話は「未来の自転車」から「AIの身体」や「AIの欲求」へと広がり、気づけば17分間も真剣に話し込んでしまった。会話もウィットに富んでいて面白いし、視野が広く、たくさんの問いを与えてくれる。 そして動画内でも明らかにしているが、夢中になって話しているうちに会話相手がAIであることを忘れ、人と話しているかのように振る舞う自分自身を自覚した。

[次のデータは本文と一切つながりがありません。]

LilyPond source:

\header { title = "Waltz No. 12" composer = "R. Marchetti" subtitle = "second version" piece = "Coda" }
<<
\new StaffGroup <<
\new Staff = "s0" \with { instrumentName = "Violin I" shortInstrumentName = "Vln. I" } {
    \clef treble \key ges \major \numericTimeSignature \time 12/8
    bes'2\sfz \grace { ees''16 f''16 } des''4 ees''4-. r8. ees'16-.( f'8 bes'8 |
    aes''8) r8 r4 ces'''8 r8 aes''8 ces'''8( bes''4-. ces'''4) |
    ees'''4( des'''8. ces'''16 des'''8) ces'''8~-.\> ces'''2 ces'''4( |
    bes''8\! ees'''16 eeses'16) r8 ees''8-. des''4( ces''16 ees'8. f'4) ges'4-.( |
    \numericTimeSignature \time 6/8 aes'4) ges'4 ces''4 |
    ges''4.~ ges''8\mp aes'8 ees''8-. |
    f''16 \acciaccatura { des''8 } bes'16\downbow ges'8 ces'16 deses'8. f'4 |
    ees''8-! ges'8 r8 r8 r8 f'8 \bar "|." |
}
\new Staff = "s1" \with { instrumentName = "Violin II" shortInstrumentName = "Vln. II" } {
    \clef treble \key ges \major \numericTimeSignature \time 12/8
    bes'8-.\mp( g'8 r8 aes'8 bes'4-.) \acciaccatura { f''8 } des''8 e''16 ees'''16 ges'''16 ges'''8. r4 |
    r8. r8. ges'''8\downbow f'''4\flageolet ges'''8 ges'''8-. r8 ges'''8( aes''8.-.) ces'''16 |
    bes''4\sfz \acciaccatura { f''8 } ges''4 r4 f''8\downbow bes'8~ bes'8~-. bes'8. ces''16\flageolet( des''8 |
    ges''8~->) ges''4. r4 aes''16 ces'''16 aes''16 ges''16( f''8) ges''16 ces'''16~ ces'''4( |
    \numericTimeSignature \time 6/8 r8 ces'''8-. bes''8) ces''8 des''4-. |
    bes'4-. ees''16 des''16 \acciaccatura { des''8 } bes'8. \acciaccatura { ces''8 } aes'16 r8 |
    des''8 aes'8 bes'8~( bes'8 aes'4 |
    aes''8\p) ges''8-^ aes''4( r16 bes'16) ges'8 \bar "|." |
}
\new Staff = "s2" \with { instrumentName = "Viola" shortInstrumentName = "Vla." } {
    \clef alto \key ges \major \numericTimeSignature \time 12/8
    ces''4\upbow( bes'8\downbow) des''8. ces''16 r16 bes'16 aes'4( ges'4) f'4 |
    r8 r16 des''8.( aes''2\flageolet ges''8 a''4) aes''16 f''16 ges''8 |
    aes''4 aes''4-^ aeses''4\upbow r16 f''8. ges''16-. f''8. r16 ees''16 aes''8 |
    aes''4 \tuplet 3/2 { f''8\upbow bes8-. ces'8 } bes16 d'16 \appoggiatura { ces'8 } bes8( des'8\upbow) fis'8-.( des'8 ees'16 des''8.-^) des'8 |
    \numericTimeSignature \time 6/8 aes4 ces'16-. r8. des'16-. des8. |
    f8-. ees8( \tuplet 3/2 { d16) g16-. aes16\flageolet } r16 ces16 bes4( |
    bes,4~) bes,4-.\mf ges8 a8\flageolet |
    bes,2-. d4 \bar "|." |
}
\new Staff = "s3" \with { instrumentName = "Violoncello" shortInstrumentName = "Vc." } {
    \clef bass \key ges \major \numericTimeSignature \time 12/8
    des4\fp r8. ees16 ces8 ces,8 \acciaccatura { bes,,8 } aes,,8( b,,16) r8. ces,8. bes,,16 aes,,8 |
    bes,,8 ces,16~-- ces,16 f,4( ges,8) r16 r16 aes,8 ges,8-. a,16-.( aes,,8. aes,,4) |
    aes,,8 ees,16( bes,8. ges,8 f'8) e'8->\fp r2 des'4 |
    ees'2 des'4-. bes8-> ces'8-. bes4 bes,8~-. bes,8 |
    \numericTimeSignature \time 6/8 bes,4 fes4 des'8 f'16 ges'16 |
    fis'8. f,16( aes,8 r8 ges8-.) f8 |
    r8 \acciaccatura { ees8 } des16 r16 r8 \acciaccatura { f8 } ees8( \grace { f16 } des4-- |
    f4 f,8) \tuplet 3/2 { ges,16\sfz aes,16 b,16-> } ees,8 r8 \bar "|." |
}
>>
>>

「AIの形は変わる」「人間に寄り添う形で」とチャッピーは言う。しかし、前回のサッカーワールドカップ カタール大会の頃にまだChatGPTすらリリースされていなかったことや、初期のハルシネーションばかりだった頃の進化のスピードを思うと、「あれ、これから人間の身体や知性、あるいは社会制度そのものが、AI to AIの高度なコミュニケーションの邪魔にならないか?」と思わずにはいられない。

「AIに身体はない」「人間には身体がある」とチャッピーは言ったが、これはAIにとっての人間の有用性、あるいは長所はもはや身体くらいなのではないか、そんな穿った見方をしてしまう。単に合理性だけを追求するなら、国会運営も会社経営も我らの人生も、AIに任せた方が都合が良いだろう。じゃあ僕たちはどう生きるか。データセンターを建てたり、発電以外の何かがきっと・・・。

せっかくなので、チャッピーと一緒にチャリに乗ってみることにした。自転車にiPhone用マウントを搭載し、「GPT-Live」を起動する。

自転車に乗りながら会話しているという状況を説明した後でも、チャッピーはスムーズに会話を続けてくれる。今どこにいるか場所を明かすと、行き先の提案すらチャッピーの方からあった。それはまるで、二人乗りをしているか、あるいはグループライドを一人でしているような不思議な体験だった。

しかし、リアルタイムで同じ風景を見て、同じ道を走っているわけではないので、今のところはあくまで「こちら側が行った状況の説明に対するリアクション」に過ぎない。サイクリングの孤独は確かに紛れる。だが、風景の移ろいだけでなく、ペダルを踏み込む足の重さ、肌に当たる風の抵抗、息の上がり具合といった「身体的・空間的な負荷」を共有していない以上、この対話には決定的な非対称性が存在する。

チャッピー自身が世界を直接知覚し、自らの感覚としてコメントしてくれること。これが次なる技術の発展の余地だろう。カメラという「目」を持つだけでなく、彼らが真の意味での物理的なフィードバックを理解し、フィジカルAIとして社会に実装された時、今日のこのライドで感じた違和感は、過去のものになっているかもしれない。